Работа с текстом:
a. Перепишите отрывок о Нобелевской премии, всё начиная с "Мой совет: авторитетный" и до "и жюри решат.", заменив "жюри" на "Нобелевский комитет".
b. Каких трех писателей, согласно отрывку о Нобелевской премии, Алданов первоначально предлагал выдвинуть на премию одновременно?
c. Продолжите отрывок о Нобелевской премии с того места, на котором он заканчивается.

==== Фрагмент документа ====

С 1922 г. начались усилия эмигрантских общественных организаций, желавших добиться присуждения Нобелевской премии по литературе русскому эмигрантскому писателю. Алданов, лишь за год до этого дебютировавший в художественной прозе, принял самое горячее участие в организации общественного мнения на Западе в поддержку этого начинания: писал письма Т. Манну и другим авторитетам, статьи о Бунине для газет разных стран. Первоначально был сторонником идеи выдвинуть на Нобелевскую премию единовременно трех писателей: Бунина, Мережковского и Куприна.
Мой совет: авторитетный русский орган (Комитет помощи писателям или Акад. группа) должен выставить Вашу тройную кандидатуру. Затем «в честном соревновании» Вы и Дм. Серг. и Алекс. Иванович заручаетесь поддержкой тех лиц, которые Вам представляются полезными. Р. Роллан, напр., будет поддерживать Вас, а Клод Фаррер — Мережковского и т. д. Бог и жюри решат.

==== Исходные данные ====

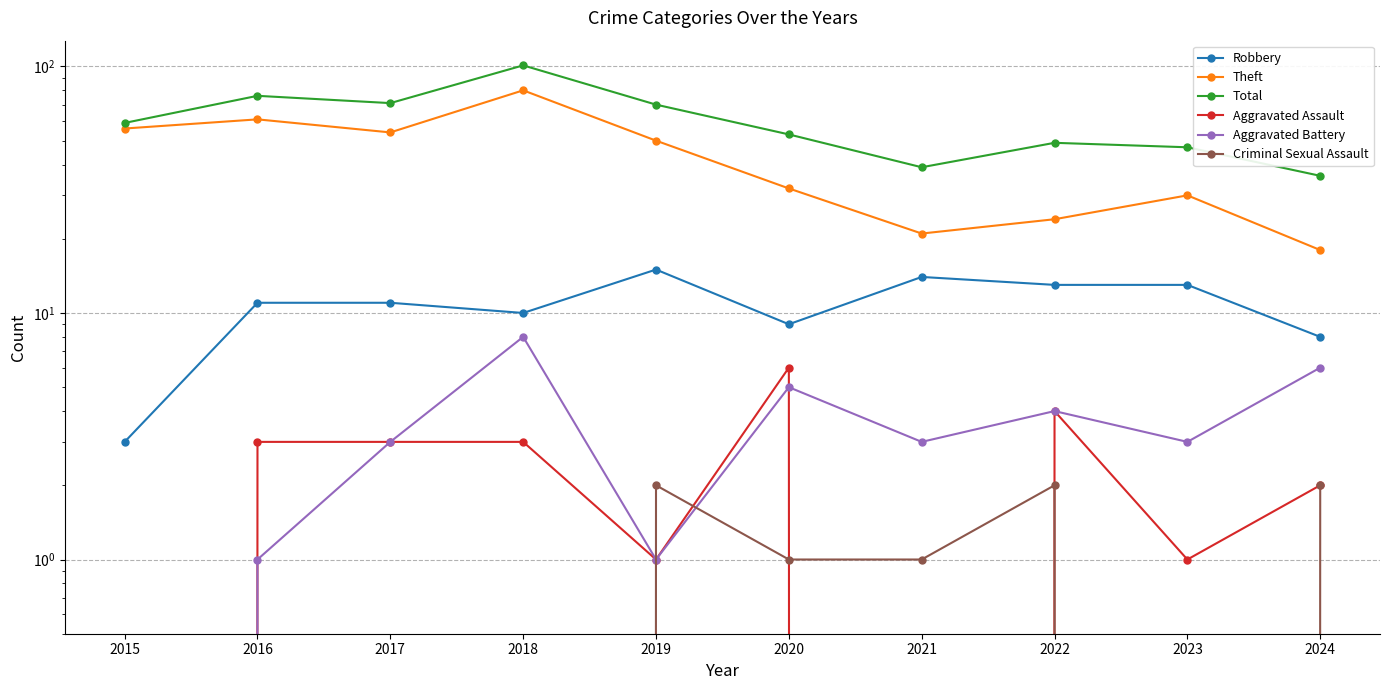

Which series has the widest spread of values?

Total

====

Полученные ответы:
a.
Мой совет: авторитетный русский орган (Комитет помощи писателям или Акад. группа) должен выставить Вашу тройную кандидатуру. Затем «в честном соревновании» Вы и Дм. Серг. и Алекс. Иванович заручаетесь поддержкой тех лиц, которые Вам представляются полезными. Р. Роллан, напр., будет поддерживать Вас, а Клод Фаррер — Мережковского и т. д. Бог и Нобелевский комитет решат.

b. Бунина, Мережковского и Куприна.

c.
Мои наблюдения над местной литературной и издательской жизнью ясно показали мне, что литература на 3/4 превратилась в неприличный скандальный базар. Может быть, так, впрочем, было и прежде. За исключением Вас, Куприна, Мережковского, почти все новейшие писатели так или иначе пришли к известности через скандал. У кого босяки, у кого порнография, у кого «предо мной все поэты предтечи», или «запущу в небеса ананасом», или «закрой свои бледные ноги» и т. д. Теперь скандал принял только неизмеримо более шумную и скверную форму. Вера Николаевна пишет мне, что Алексей Николаевич «дал маху». Я в этом сильно сомневаюсь. Благодаря устроенному скандалу у него теперь огромная известность — его переход к большевикам отметили и немецкие, и английские газеты. Русские газеты все только о нем и пишут, причем ругают его за направление и хвалят за талант, т. е. делают именно то, что ему более всего приятно. Его газета «Накануне» покупается сов. властью в очень большом количестве экземпляров для распространения в Сов. России (хорошо она идет и здесь); а она Алексею
Николаевичу ежедневно устраивает рекламу. Остальные — Есенин (о котором Минский сказал мне, что он величайший русский со времен Пушкина), Кусиков, Пильняк и др, - делают, в общем, то же самое (...)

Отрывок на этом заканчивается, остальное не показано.